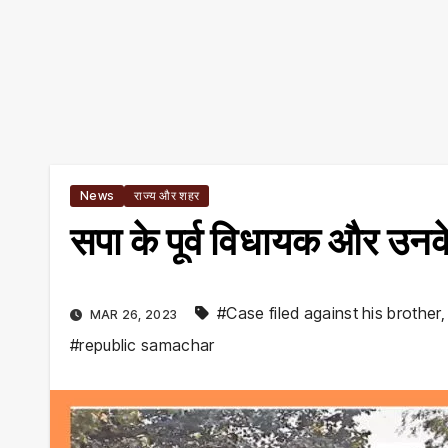
News
राज्य और शहर
सपा के पूर्व विधायक और उनक
#Case filed against his brother
MAR 26, 2023
#republic samachar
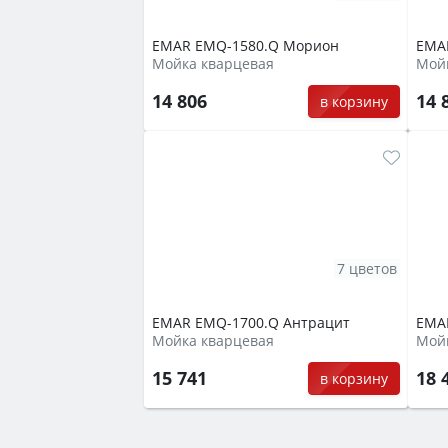
EMAR EMQ-1580.Q Морион
EMA
Мойка кварцевая
Мой
14 806
14 
в корзину
7 цветов
EMAR EMQ-1700.Q Антрацит
EMA
Мойка кварцевая
Мой
15 741
18 
в корзину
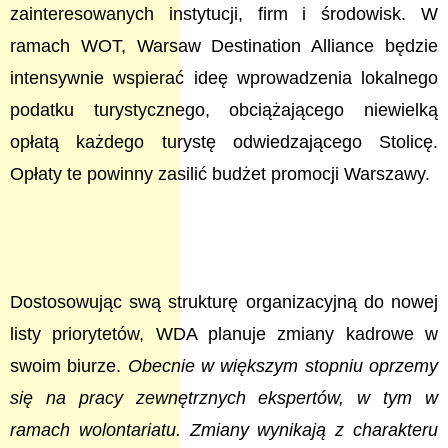
zainteresowanych instytucji, firm i środowisk. W
ramach WOT, Warsaw Destination Alliance będzie
intensywnie wspierać ideę wprowadzenia lokalnego
podatku turystycznego, obciążającego niewielką
opłatą każdego turystę odwiedzającego Stolicę.
Opłaty te powinny zasilić budżet promocji Warszawy.
Dostosowując swą strukturę organizacyjną do nowej
listy priorytetów, WDA planuje zmiany kadrowe w
swoim biurze.
Obecnie w większym stopniu oprzemy
się na pracy zewnętrznych ekspertów, w tym w
ramach wolontariatu. Zmiany wynikają z charakteru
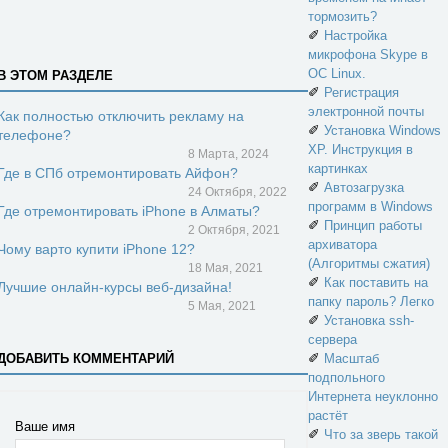
тормозить?
✐
Настройка
микрофона Skype в
ОС Linux.
В ЭТОМ РАЗДЕЛЕ
✐
Регистрация
электронной почты
Как полностью отключить рекламу на
✐
Установка Windows
телефоне?
XP. Инструкция в
8 Марта, 2024
картинках
Где в СПб отремонтировать Айфон?
✐
Автозагрузка
24 Октября, 2022
программ в Windows
Где отремонтировать iPhone в Алматы?
✐
Принцип работы
2 Октября, 2021
архиватора
Чому варто купити iPhone 12?
(Алгоритмы сжатия)
18 Мая, 2021
✐
Как поставить на
Лучшие онлайн-курсы веб-дизайна!
папку пароль? Легко
5 Мая, 2021
✐
Установка ssh-
сервера
✐
ДОБАВИТЬ КОММЕНТАРИЙ
Масштаб
подпольного
Интернета неуклонно
растёт
Ваше имя
✐
Что за зверь такой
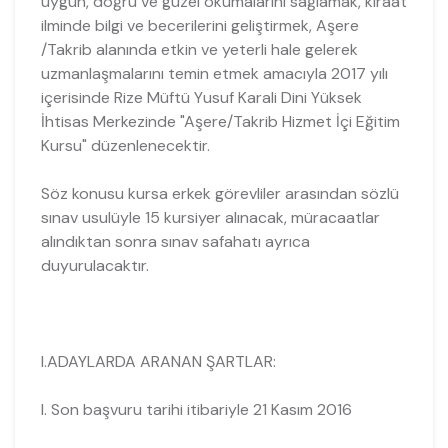
uygun, doğru ve güzel okumalarını sağlamak, kıraat
ilminde bilgi ve becerilerini geliştirmek, Aşere
/Takrib alanında etkin ve yeterli hale gelerek
uzmanlaşmalarını temin etmek amacıyla 2017 yılı
içerisinde Rize Müftü Yusuf Karali Dini Yüksek
İhtisas Merkezinde "Aşere/Takrib Hizmet İçi Eğitim
Kursu" düzenlenecektir.
Söz konusu kursa erkek görevliler arasından sözlü
sınav usulüyle 15 kursiyer alınacak, müracaatlar
alındıktan sonra sınav safahatı ayrıca
duyurulacaktır.
I.ADAYLARDA ARANAN ŞARTLAR:
I. Son başvuru tarihi itibariyle 21 Kasım 2016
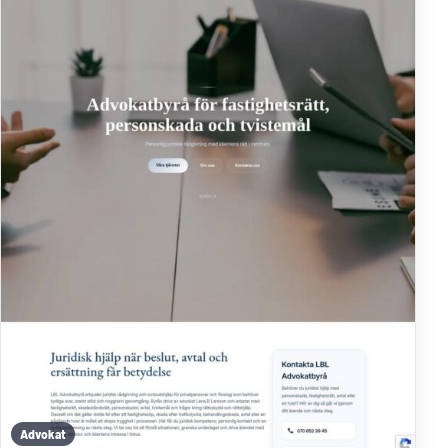
Advokat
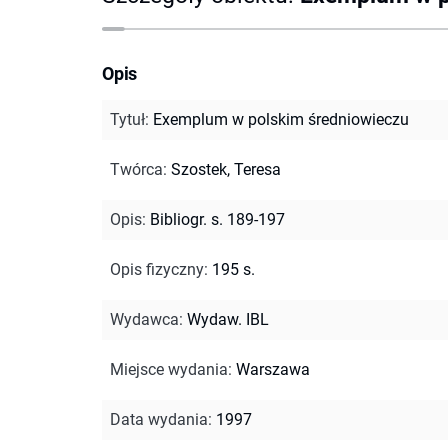
Opis
Tytuł
:
Exemplum w polskim średniowieczu
Twórca
:
Szostek, Teresa
Opis
:
Bibliogr. s. 189-197
Opis fizyczny
:
195 s.
Wydawca
:
Wydaw. IBL
Miejsce wydania
:
Warszawa
Data wydania
:
1997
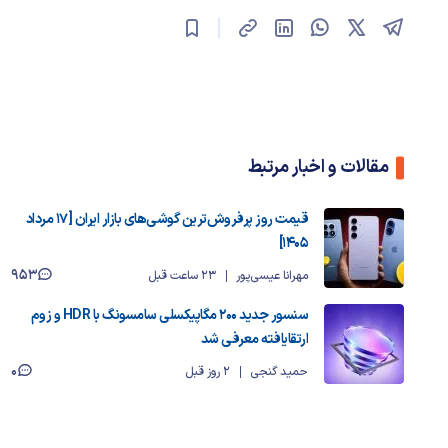
مقالات و اخبار مرتبط
قیمت روز پرفروش‌ترین گوشی‌های بازار ایران [17 مرداد
1405]
953
مهرانا عیسی‌پور
23 ساعت قبل
سنسور جدید ۲۰۰ مگاپیکسلی سامسونگ با HDR و زوم
ارتقایافته معرفی شد
0
حمید گنجی
2 روز قبل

====================

Copy each line of the data above that contains the string "EMAR", treating uppercase and lowercase as different.

Completed exercise:
EMAR EMQ-1580.Q Морион
EMAR EMQ-1700.Q Антрацит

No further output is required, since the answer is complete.